Counselors: More treatment centers needed |

Counselors: More treatment centers needed

Staff report
photos by Cathleen Allison/Nevada Appeal A sample of 28 grams of methamphetamine is seen at the Carson City Sheriff's Department on Thursday. Attorney General Catherine Cortez Masto held the first meeting of state officials working to address the methamphetamine problems in Nevada.

While law enforcement continues to arrest and prosecute methamphetamine dealers and educate the public about its dangers, addiction counselors warned state leaders on Thursday that if more money isn’t put into treatment, the meth threat will never be gone.

“When someone calls my agency and says I need a bed now, I have to say ‘Call back tomorrow,'” Mick Hall, clinical director of Bristlecone Family Resources, a Reno treatment center, told the newly formed Governor’s Working Group on Methamphetamine Use in Nevada.

In 2004, 180,000 Nevadans needed drug-addiction treatment and 33,983 people received it. There are only 659 beds in the state for in-treatment care.

“Make treatment affordable and readily available. Get (them) the right treatment at the right time for the right amount of time – a minimum of 90 days – anything less is a waste of time,” Hall said.

Of those who entered treatment in 2006, 45 percent of adults and 41 percent of juveniles were recovering from methamphetamine addiction.
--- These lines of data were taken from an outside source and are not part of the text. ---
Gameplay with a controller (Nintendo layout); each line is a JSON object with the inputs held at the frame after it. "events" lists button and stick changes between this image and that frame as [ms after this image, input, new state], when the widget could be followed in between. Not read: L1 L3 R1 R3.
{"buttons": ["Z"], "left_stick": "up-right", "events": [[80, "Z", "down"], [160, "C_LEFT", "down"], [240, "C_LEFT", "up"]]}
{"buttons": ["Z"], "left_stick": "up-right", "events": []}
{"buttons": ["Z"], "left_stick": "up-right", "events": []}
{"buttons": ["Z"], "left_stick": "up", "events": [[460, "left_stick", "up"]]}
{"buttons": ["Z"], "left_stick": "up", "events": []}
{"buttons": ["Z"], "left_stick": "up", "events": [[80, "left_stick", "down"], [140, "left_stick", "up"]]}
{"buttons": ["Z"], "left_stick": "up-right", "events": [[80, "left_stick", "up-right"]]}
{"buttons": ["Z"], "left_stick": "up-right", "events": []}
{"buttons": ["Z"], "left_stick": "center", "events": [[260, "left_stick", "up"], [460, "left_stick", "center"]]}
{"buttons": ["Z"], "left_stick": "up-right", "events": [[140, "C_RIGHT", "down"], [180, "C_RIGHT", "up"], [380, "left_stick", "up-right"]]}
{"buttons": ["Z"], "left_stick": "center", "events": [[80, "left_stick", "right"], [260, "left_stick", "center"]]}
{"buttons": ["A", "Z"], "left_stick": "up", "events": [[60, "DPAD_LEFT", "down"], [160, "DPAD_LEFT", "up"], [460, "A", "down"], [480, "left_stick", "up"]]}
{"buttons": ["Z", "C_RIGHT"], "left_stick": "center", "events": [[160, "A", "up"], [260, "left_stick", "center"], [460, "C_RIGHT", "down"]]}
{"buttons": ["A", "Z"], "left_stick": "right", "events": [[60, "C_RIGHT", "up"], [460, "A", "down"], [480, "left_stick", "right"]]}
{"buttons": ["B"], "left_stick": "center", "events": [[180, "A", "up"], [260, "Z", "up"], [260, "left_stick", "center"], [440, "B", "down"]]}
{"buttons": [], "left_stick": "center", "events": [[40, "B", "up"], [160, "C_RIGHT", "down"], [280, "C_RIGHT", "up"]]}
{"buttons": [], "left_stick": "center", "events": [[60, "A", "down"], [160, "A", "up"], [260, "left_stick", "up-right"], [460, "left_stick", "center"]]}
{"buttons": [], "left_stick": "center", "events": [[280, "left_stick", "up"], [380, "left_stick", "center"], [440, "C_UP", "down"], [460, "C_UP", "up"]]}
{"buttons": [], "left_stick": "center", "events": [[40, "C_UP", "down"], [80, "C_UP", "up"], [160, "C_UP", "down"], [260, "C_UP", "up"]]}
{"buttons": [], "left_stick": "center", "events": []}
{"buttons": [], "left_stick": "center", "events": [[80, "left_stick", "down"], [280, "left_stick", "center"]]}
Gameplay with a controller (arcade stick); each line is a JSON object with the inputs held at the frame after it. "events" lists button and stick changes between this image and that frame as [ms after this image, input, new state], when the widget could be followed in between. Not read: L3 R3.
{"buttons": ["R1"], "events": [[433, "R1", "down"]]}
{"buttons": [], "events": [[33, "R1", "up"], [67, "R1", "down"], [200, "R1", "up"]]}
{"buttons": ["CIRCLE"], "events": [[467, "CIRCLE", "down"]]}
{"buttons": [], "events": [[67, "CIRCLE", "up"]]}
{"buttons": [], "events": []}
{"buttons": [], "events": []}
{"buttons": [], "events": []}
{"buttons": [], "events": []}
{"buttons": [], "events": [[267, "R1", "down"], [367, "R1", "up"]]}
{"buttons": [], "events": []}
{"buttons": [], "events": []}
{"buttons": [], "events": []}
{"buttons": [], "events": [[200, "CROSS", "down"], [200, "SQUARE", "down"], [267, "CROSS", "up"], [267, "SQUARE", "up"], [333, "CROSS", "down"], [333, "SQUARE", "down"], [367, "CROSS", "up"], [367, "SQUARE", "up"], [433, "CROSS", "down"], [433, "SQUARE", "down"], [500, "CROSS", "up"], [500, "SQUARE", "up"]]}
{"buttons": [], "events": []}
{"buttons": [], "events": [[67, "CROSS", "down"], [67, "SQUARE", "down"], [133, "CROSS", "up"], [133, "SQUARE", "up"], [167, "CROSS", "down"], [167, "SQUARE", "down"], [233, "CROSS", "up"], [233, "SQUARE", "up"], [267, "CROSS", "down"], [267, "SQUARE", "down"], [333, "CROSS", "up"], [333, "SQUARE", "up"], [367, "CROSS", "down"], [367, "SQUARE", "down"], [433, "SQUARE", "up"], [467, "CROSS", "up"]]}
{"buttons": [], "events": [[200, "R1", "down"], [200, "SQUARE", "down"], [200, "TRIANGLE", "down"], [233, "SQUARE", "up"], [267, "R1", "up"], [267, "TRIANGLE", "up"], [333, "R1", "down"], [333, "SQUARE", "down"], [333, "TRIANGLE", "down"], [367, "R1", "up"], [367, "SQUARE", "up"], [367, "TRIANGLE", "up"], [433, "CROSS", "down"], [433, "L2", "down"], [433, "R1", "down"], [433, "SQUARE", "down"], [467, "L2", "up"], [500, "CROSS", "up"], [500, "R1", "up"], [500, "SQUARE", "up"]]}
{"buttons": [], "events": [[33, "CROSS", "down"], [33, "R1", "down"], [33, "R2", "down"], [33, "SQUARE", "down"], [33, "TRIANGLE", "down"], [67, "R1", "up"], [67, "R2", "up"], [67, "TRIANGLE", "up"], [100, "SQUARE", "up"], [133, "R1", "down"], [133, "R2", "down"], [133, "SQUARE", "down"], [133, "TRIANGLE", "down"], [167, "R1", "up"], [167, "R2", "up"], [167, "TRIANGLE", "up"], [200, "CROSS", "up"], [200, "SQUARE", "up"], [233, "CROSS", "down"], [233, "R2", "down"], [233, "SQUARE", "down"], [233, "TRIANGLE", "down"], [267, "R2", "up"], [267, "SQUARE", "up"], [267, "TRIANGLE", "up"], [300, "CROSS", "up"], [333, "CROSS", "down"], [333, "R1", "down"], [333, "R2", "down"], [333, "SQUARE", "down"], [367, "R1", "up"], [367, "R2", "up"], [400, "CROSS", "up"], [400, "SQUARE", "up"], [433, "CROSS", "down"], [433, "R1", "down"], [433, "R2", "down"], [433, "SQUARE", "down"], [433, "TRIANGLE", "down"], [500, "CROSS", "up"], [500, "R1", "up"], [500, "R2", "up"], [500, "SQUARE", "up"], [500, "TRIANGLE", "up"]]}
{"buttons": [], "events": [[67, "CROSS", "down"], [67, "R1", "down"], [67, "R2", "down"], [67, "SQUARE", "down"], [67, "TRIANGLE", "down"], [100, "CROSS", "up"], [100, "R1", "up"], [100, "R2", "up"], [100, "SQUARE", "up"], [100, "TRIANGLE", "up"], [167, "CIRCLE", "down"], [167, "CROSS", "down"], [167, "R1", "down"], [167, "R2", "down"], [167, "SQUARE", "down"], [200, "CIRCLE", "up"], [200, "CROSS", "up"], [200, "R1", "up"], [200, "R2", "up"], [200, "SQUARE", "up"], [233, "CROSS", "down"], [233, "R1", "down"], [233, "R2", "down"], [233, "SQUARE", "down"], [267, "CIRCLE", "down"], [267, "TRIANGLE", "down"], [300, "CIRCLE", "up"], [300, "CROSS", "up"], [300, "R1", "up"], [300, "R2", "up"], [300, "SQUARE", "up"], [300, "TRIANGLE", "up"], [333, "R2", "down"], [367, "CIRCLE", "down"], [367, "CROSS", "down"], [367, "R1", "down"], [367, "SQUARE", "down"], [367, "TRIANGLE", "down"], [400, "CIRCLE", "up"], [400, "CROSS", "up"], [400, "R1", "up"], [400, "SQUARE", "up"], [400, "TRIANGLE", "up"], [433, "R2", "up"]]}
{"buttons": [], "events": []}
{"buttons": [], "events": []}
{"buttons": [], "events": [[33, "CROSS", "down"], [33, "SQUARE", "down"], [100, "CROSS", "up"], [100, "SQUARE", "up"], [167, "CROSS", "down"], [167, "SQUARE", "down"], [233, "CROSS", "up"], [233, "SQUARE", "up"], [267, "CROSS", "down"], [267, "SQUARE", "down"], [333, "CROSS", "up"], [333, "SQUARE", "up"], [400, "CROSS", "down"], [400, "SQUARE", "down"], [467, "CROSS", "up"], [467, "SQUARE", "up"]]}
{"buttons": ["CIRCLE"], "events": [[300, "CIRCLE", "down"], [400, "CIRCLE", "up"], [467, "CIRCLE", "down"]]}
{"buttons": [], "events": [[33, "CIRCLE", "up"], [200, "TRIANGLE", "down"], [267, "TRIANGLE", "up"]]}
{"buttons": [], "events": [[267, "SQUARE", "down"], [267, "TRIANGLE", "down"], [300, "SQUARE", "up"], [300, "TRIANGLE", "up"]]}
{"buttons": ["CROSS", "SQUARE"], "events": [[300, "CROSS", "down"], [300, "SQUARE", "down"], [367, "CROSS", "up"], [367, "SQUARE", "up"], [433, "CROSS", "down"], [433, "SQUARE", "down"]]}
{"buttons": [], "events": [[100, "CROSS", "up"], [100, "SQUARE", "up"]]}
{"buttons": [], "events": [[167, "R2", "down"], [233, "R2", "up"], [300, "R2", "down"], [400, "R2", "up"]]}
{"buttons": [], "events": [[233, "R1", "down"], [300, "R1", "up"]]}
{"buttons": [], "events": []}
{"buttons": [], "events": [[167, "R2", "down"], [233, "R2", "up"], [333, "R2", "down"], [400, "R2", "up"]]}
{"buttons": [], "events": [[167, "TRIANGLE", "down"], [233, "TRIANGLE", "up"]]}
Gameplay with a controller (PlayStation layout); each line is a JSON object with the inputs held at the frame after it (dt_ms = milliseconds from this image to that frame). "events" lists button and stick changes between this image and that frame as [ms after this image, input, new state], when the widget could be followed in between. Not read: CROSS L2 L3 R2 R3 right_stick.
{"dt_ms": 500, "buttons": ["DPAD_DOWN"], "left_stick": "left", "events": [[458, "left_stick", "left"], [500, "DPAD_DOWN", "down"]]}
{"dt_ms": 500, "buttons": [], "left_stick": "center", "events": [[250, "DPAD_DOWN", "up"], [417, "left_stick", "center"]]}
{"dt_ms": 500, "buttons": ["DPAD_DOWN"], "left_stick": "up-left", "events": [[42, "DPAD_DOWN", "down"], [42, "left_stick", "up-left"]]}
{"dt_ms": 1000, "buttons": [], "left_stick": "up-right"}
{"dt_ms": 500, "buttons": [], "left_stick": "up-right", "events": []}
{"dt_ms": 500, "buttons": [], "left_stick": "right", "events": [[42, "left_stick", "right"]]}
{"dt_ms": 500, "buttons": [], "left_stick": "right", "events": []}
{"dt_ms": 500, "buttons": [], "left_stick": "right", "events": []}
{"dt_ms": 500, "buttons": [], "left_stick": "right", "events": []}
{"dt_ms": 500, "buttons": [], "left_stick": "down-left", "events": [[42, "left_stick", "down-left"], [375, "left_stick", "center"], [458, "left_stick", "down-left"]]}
Of the pregnant women who entered treatment facilities, 81.5 percent were seeking help for a meth addiction, said Maria Canfield of the Nevada Department of Health and Human Services.

Hall said treatment that follows the National Institute on Drug Abuse’s “13 Principles for Effective Treatment,” needs adequate state funding.

He also said in order for the drug addiction to be addressed, treatment must also consist of dental care, financial assistance and myriad other programs designed to help the person focus on their recovery.

“We are at least three years behind the meth problem,” he said.

Others joined in the plea for assistance.

“We need your help,” Storey County Sheriff Jim Miller told the committee. “Please don’t start a program that’s going to be earmarked to fail.”

Current bill drafts that refer to methamphetamine

• BDR 188: Revises penalties for manufacturing, trafficking and sales of methamphetamine.

• BDR 381: Makes appropriation to NACO for statewide teaching and education outreach programs to prevent methamphetamine use.

• BDR 486: Makes various changes concerning methamphetamine use.

• BDR 511: Makes various changes to provisions governing use, abuse and manufacturing of methamphetamine.

• BDR 714: Revises provisions governing the sale or transfer of products containing pseudoephedrine or other precursor substances used in the manufacturing of methamphetamine.

• BDR 201: Makes appropriation to fund a working group to study methamphetamine problem in Nevada.

Current bills referring to methamphetamine

• SB 112: Enacts provisions governing the sale of products containing materials that are used in the manufacture of methamphetamine and other controlled substances.

• AB 116: Revises provisions governing crimes involving certain controlled substances.

• AB 148: Enacts provisions governing the sale of products containing materials that are used in the manufacture of methamphetamine and other controlled substances.

• AB 149: Makes an appropriation to the Division of Mental Health and Developmental Services in the Department of Health and Human Services for the prevention of the abuse of methamphetamine.

• AB 150: Makes various changes pertaining to methamphetamine and other controlled substances.